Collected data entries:
────────

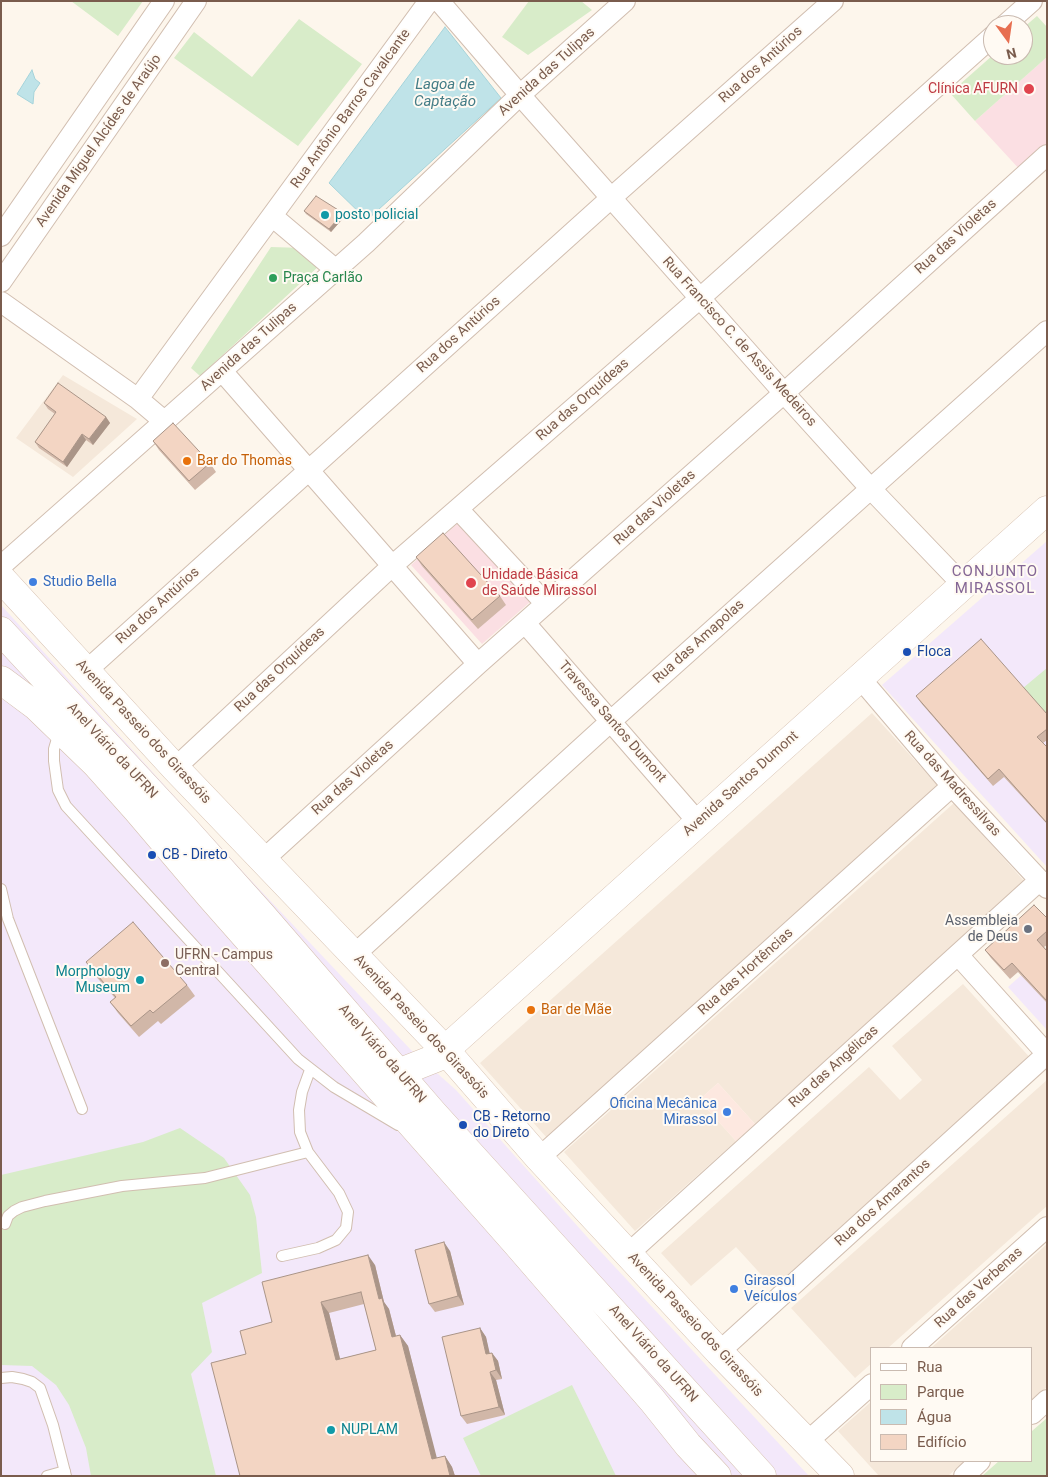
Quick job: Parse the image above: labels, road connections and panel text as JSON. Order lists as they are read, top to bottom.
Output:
{
  "streets": {
    "main road": ["Avenida Passeio dos Girassóis", "Anel Viário da UFRN", "Avenida Santos Dumont"],
    "street": [
      "Rua dos Antúrios",
      "Avenida das Tulipas",
      "Rua Antônio Barros Cavalcante",
      "Avenida Miguel Alcídes de Araújo",
      "Rua das Violetas",
      "Rua Francisco C. de Assis Medeiros",
      "Rua das Orquídeas",
      "Rua das Amapolas",
      "Travessa Santos Dumont",
      "Rua das Madressilvas",
      "Rua das Hortências",
      "Rua das Angélicas",
      "Rua dos Amarantos",
      "Rua das Verbenas"
    ]
  },
  "crossings": [
    ["Rua dos Antúrios", "Rua Francisco C. de Assis Medeiros"],
    ["Rua dos Antúrios", "Avenida Passeio dos Girassóis"],
    ["Avenida das Tulipas", "Rua Francisco C. de Assis Medeiros"],
    ["Rua das Violetas", "Rua Francisco C. de Assis Medeiros"],
    ["Rua das Violetas", "Travessa Santos Dumont"],
    ["Rua das Violetas", "Avenida Passeio dos Girassóis"],
    ["Rua Francisco C. de Assis Medeiros", "Rua das Orquídeas"],
    ["Rua Francisco C. de Assis Medeiros", "Rua das Amapolas"],
    ["Rua Francisco C. de Assis Medeiros", "Avenida Santos Dumont"],
    ["Rua das Orquídeas", "Avenida Passeio dos Girassóis"],
    ["Rua das Amapolas", "Travessa Santos Dumont"],
    ["Rua das Amapolas", "Avenida Passeio dos Girassóis"],
    ["Travessa Santos Dumont", "Avenida Santos Dumont"],
    ["Avenida Passeio dos Girassóis", "Avenida Santos Dumont"],
    ["Avenida Passeio dos Girassóis", "Rua das Hortências"],
    ["Avenida Passeio dos Girassóis", "Rua das Angélicas"],
    ["Avenida Passeio dos Girassóis", "Rua dos Amarantos"],
    ["Anel Viário da UFRN", "Avenida Santos Dumont"],
    ["Avenida Santos Dumont", "Rua das Madressilvas"],
    ["Rua das Madressilvas", "Rua das Hortências"],
    ["Rua das Madressilvas", "Rua das Angélicas"]
  ],
  "districts": ["CONJUNTO MIRASSOL"],
  "water": ["Lagoa de Captação"],
  "places": [
    "Clínica AFURN",
    "posto policial",
    "Praça Carlão",
    "Bar do Thomas",
    "Studio Bella",
    "Unidade Básica de Saúde Mirassol",
    "Floca",
    "CB - Direto",
    "Assembleia de Deus",
    "UFRN - Campus Central",
    "Morphology Museum",
    "Bar de Mãe",
    "Oficina Mecânica Mirassol",
    "CB - Retorno do Direto",
    "Girassol Veículos",
    "NUPLAM"
  ],
  "legend": [
    "Rua",
    "Parque",
    "Água",
    "Edifício"
  ],
  "north": "bottom"
}
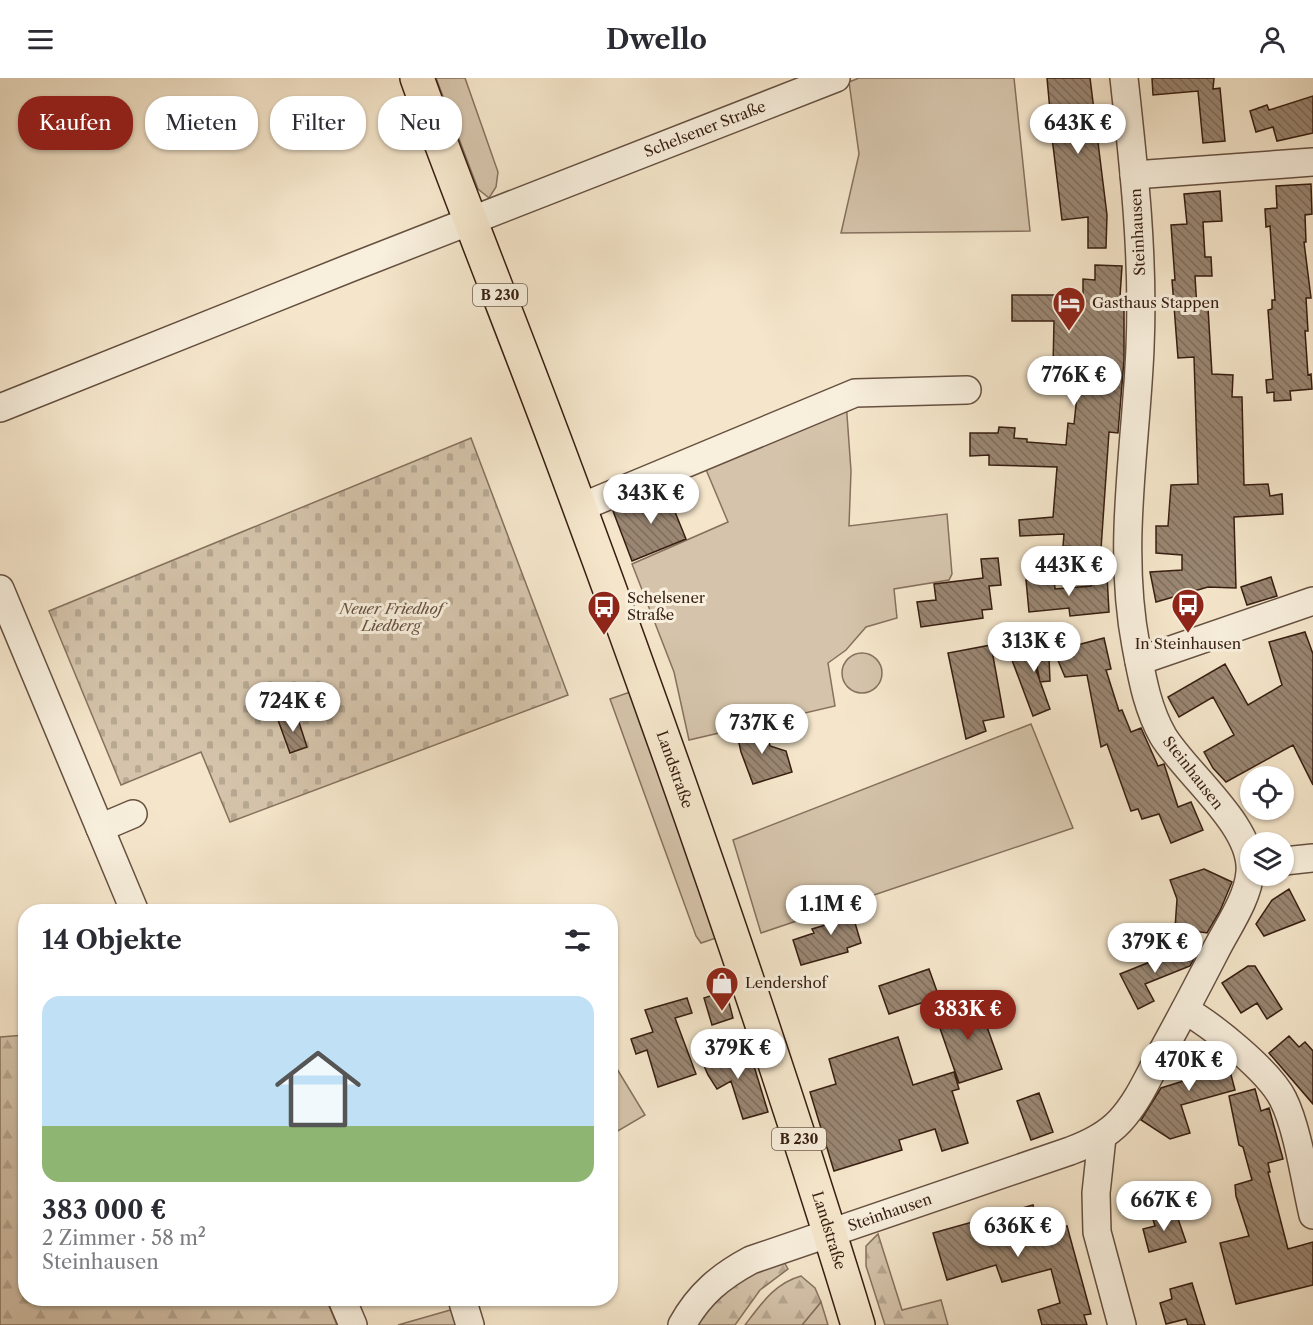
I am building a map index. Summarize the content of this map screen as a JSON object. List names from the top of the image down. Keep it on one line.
{"streets":{"main road":["B 230","Landstraße"],"street":["Schelsener Straße","Steinhausen"]},"crossings":[["Schelsener Straße","B 230"],["Schelsener Straße","Landstraße"],["Steinhausen","Landstraße"],["B 230","Landstraße"]],"parks":["Neuer Friedhof Liedberg"],"places":{"hotel":["Gasthaus Stappen"],"bus stop":["In Steinhausen","Schelsener Straße"],"shop":["Lendershof"]},"page":{"header":"Dwello","chip":["Kaufen","Mieten","Filter","Neu"],"price":["643K €","776K €","343K €","443K €","313K €","724K €","737K €","1.1M €","379K €","383K €","379K €","470K €","667K €","636K €"],"heading":"14 Objekte","list":[{"name":"383 000 €","note":"2 Zimmer · 58 m² · Steinhausen"}]}}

────────

• _Your goal_
Print the records exactly, every one. Leave out the pictures.

• _Written answer_
Quick job: Parse the image above: labels, road connections and panel text as JSON. Order lists as they are read, top to bottom.
Output:
{
  "streets": {
    "main road": ["Avenida Passeio dos Girassóis", "Anel Viário da UFRN", "Avenida Santos Dumont"],
    "street": [
      "Rua dos Antúrios",
      "Avenida das Tulipas",
      "Rua Antônio Barros Cavalcante",
      "Avenida Miguel Alcídes de Araújo",
      "Rua das Violetas",
      "Rua Francisco C. de Assis Medeiros",
      "Rua das Orquídeas",
      "Rua das Amapolas",
      "Travessa Santos Dumont",
      "Rua das Madressilvas",
      "Rua das Hortências",
      "Rua das Angélicas",
      "Rua dos Amarantos",
      "Rua das Verbenas"
    ]
  },
  "crossings": [
    ["Rua dos Antúrios", "Rua Francisco C. de Assis Medeiros"],
    ["Rua dos Antúrios", "Avenida Passeio dos Girassóis"],
    ["Avenida das Tulipas", "Rua Francisco C. de Assis Medeiros"],
    ["Rua das Violetas", "Rua Francisco C. de Assis Medeiros"],
    ["Rua das Violetas", "Travessa Santos Dumont"],
    ["Rua das Violetas", "Avenida Passeio dos Girassóis"],
    ["Rua Francisco C. de Assis Medeiros", "Rua das Orquídeas"],
    ["Rua Francisco C. de Assis Medeiros", "Rua das Amapolas"],
    ["Rua Francisco C. de Assis Medeiros", "Avenida Santos Dumont"],
    ["Rua das Orquídeas", "Avenida Passeio dos Girassóis"],
    ["Rua das Amapolas", "Travessa Santos Dumont"],
    ["Rua das Amapolas", "Avenida Passeio dos Girassóis"],
    ["Travessa Santos Dumont", "Avenida Santos Dumont"],
    ["Avenida Passeio dos Girassóis", "Avenida Santos Dumont"],
    ["Avenida Passeio dos Girassóis", "Rua das Hortências"],
    ["Avenida Passeio dos Girassóis", "Rua das Angélicas"],
    ["Avenida Passeio dos Girassóis", "Rua dos Amarantos"],
    ["Anel Viário da UFRN", "Avenida Santos Dumont"],
    ["Avenida Santos Dumont", "Rua das Madressilvas"],
    ["Rua das Madressilvas", "Rua das Hortências"],
    ["Rua das Madressilvas", "Rua das Angélicas"]
  ],
  "districts": ["CONJUNTO MIRASSOL"],
  "water": ["Lagoa de Captação"],
  "places": [
    "Clínica AFURN",
    "posto policial",
    "Praça Carlão",
    "Bar do Thomas",
    "Studio Bella",
    "Unidade Básica de Saúde Mirassol",
    "Floca",
    "CB - Direto",
    "Assembleia de Deus",
    "UFRN - Campus Central",
    "Morphology Museum",
    "Bar de Mãe",
    "Oficina Mecânica Mirassol",
    "CB - Retorno do Direto",
    "Girassol Veículos",
    "NUPLAM"
  ],
  "legend": [
    "Rua",
    "Parque",
    "Água",
    "Edifício"
  ],
  "north": "bottom"
}
I am building a map index. Summarize the content of this map screen as a JSON object. List names from the top of the image down. Keep it on one line.
{"streets":{"main road":["B 230","Landstraße"],"street":["Schelsener Straße","Steinhausen"]},"crossings":[["Schelsener Straße","B 230"],["Schelsener Straße","Landstraße"],["Steinhausen","Landstraße"],["B 230","Landstraße"]],"parks":["Neuer Friedhof Liedberg"],"places":{"hotel":["Gasthaus Stappen"],"bus stop":["In Steinhausen","Schelsener Straße"],"shop":["Lendershof"]},"page":{"header":"Dwello","chip":["Kaufen","Mieten","Filter","Neu"],"price":["643K €","776K €","343K €","443K €","313K €","724K €","737K €","1.1M €","379K €","383K €","379K €","470K €","667K €","636K €"],"heading":"14 Objekte","list":[{"name":"383 000 €","note":"2 Zimmer · 58 m² · Steinhausen"}]}}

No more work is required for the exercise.